There is more! Please remember:

  • Burundi chaplains have organized to visit all the prisons in Burundi once a month! An ambitious plan only successful as God provides.
  • The foodstuffs or other articles needed to bring inside when chaplains visit a prison. They cannot arrive empty-handed.
  • Underwear for about 1000 women prisoners and ex-prisoners and chaplains every year.
  • Baby and maternity packages for the women and babies in Gisenyi, Ruhengeri and Goma prisons and released prisoners. A package usually contains a baby blanket, underwear, soap, items of baby clothing, a large wrap, toweling. We also like to bring fruit for all the women and children in the prison, and if possible, ‘sosoma flour’ for the babies.
  • Teaching supplies and toys for the toddlers in prison with their mothers, and for preschool for children in the reconciliation villages. These children are in need of stimulation and learning possibilities.
  • T-shirts for juveniles in prison and programs for them after their release.
  • Food for all the people who come daily to share with us in our ministry of hospitality. Food is not cheap and it is always a challenge to feed many friends and visitors every day.
  • The Lamp Project in Goma prison. Our chaplains have provided lamps and kerosene ($50CND per month) so that there is light in the prison between 6pm and 6am. This will increase the safety of inmates – women especially- and staff and authentically proclaim John 8:12.
  • Soap, shoes, rice, beans, medicines and school fees for all our team members.
  • Money for material, sewing machines, parts and repairs and a daily drink and banana for the girls in the sewing workshops. Also, the Linda Fund which puts aside a small amount of money to pay fines for women to be released from jail.
  • Bibles and other study books, dictionaries and material in French. These get snapped up like Ice Cappuccinos on a hot day!

There is so much more to say. The themes of our last mission were ‘discernment’ and ‘crewing’. In the interests of discernment, I think it is high time to end this report although many partners and involvements have not been mentioned. In the interests of ‘crewing’, I want to say how much we are completely indebted to those of you who support this crazy adventure financially and prayerfully, who collect and drop off things for us to bring, who come along for the incredible ride (Eileen!! John!!), and who keep things rolling at home (Irene!! Jacqueline and Gaston!! Vaila and Garry!!) while we are in Rwanda, and in Rwanda (Fine!! Jean Claude!! Christophe!!) while we are at home.

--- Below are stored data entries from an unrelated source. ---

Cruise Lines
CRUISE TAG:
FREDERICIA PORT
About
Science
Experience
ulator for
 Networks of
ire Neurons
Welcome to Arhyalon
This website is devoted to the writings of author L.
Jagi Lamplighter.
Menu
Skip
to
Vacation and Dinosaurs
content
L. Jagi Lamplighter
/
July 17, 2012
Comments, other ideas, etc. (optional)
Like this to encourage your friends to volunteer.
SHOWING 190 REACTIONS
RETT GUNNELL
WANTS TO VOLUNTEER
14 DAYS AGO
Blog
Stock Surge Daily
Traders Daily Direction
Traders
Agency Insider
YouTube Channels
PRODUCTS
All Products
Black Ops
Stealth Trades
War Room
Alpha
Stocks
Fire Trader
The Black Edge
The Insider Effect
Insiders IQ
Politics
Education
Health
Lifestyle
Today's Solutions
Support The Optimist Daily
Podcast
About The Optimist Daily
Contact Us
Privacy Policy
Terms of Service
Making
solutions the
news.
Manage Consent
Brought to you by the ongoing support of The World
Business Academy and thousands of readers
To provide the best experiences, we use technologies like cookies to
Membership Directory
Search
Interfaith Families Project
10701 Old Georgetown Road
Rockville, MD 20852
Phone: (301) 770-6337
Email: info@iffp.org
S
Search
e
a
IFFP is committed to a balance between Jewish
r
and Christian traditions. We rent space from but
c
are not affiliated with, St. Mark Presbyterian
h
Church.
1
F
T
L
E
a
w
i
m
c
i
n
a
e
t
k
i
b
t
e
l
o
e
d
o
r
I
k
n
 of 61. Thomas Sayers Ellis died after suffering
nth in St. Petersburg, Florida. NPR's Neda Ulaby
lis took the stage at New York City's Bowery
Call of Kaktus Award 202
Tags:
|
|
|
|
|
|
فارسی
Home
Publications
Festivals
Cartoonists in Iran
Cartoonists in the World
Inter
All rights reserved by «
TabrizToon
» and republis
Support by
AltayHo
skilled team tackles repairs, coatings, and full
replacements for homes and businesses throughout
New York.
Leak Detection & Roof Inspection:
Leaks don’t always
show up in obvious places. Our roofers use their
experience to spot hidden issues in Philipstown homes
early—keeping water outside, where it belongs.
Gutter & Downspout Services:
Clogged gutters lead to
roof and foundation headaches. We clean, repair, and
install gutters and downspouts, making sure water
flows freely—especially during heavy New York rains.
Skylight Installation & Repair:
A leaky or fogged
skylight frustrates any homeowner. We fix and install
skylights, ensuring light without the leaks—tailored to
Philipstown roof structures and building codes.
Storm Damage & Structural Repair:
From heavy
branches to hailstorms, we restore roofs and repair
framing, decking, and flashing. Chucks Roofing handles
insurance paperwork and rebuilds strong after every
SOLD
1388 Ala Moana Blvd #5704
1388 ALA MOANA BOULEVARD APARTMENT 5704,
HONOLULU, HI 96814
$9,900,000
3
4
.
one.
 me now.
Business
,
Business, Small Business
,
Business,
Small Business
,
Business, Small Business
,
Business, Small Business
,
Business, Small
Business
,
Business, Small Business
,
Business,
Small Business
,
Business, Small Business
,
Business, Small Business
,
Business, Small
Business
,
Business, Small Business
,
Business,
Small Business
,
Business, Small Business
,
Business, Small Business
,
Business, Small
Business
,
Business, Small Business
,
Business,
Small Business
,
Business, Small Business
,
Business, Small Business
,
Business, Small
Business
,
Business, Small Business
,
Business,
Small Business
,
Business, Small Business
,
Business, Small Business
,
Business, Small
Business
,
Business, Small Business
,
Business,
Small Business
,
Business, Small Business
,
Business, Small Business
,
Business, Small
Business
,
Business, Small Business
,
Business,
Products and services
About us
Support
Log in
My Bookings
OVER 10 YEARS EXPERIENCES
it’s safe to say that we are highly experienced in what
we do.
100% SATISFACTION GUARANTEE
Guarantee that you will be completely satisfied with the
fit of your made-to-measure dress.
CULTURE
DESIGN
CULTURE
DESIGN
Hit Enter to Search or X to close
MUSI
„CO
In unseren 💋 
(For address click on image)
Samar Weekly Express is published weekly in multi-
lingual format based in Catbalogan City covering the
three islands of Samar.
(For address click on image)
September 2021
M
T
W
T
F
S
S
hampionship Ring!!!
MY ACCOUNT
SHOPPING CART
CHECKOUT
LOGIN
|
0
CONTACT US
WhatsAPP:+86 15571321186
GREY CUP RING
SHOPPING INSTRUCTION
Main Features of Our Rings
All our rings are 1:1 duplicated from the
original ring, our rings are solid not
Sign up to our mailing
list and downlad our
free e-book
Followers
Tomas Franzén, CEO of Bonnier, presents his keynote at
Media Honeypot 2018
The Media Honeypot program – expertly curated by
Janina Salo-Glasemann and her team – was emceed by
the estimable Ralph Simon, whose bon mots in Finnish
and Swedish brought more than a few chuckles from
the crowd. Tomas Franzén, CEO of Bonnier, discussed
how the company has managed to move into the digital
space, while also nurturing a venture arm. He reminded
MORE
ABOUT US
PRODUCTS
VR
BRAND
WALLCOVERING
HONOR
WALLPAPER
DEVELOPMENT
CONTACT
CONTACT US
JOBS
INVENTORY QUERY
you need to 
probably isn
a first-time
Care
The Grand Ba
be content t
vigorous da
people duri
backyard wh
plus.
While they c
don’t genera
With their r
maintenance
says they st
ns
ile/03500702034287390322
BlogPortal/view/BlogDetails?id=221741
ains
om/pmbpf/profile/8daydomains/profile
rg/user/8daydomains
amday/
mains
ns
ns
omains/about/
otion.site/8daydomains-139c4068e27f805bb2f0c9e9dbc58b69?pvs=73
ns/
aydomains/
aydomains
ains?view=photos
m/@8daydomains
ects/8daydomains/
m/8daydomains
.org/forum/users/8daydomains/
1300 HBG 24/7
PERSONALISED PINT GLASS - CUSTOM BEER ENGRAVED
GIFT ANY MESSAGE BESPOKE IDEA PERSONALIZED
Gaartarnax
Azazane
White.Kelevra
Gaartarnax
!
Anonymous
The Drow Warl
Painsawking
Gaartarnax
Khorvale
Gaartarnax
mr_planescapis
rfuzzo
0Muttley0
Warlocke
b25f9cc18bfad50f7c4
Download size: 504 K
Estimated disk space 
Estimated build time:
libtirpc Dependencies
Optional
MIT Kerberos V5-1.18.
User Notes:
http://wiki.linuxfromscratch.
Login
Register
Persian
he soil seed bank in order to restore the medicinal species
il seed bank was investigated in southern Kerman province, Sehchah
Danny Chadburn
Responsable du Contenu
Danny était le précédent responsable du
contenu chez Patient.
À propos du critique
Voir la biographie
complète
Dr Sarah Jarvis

We have rented a house year-round in Gisenyi and are subletting it for 6 months while we are back in Canada. It is the first really suitable building we have had for what we believe the mission needs to offer in terms of hospitality, safety and facilities for teaching and so have taken on this significant financial responsibility in faith. We hope to return at the end of October, 2011 and use the month of November to blitz the Letters Project with as many visits as funds will allow. We do not know how long God will grant us the strength and health to do this ministry, but we are certainly ready for the long haul (or howl…). We do not know where finances will come from, but as God provides through you, we will use them wisely and prayerfully to his glory. We need to integrate maturely the many faces of misery, corruption, poverty, jealousy, sickness and hurt. We need to constantly remember that God alone transforms hearts and lives and situations, and that we are amazingly being allowed to witness this work.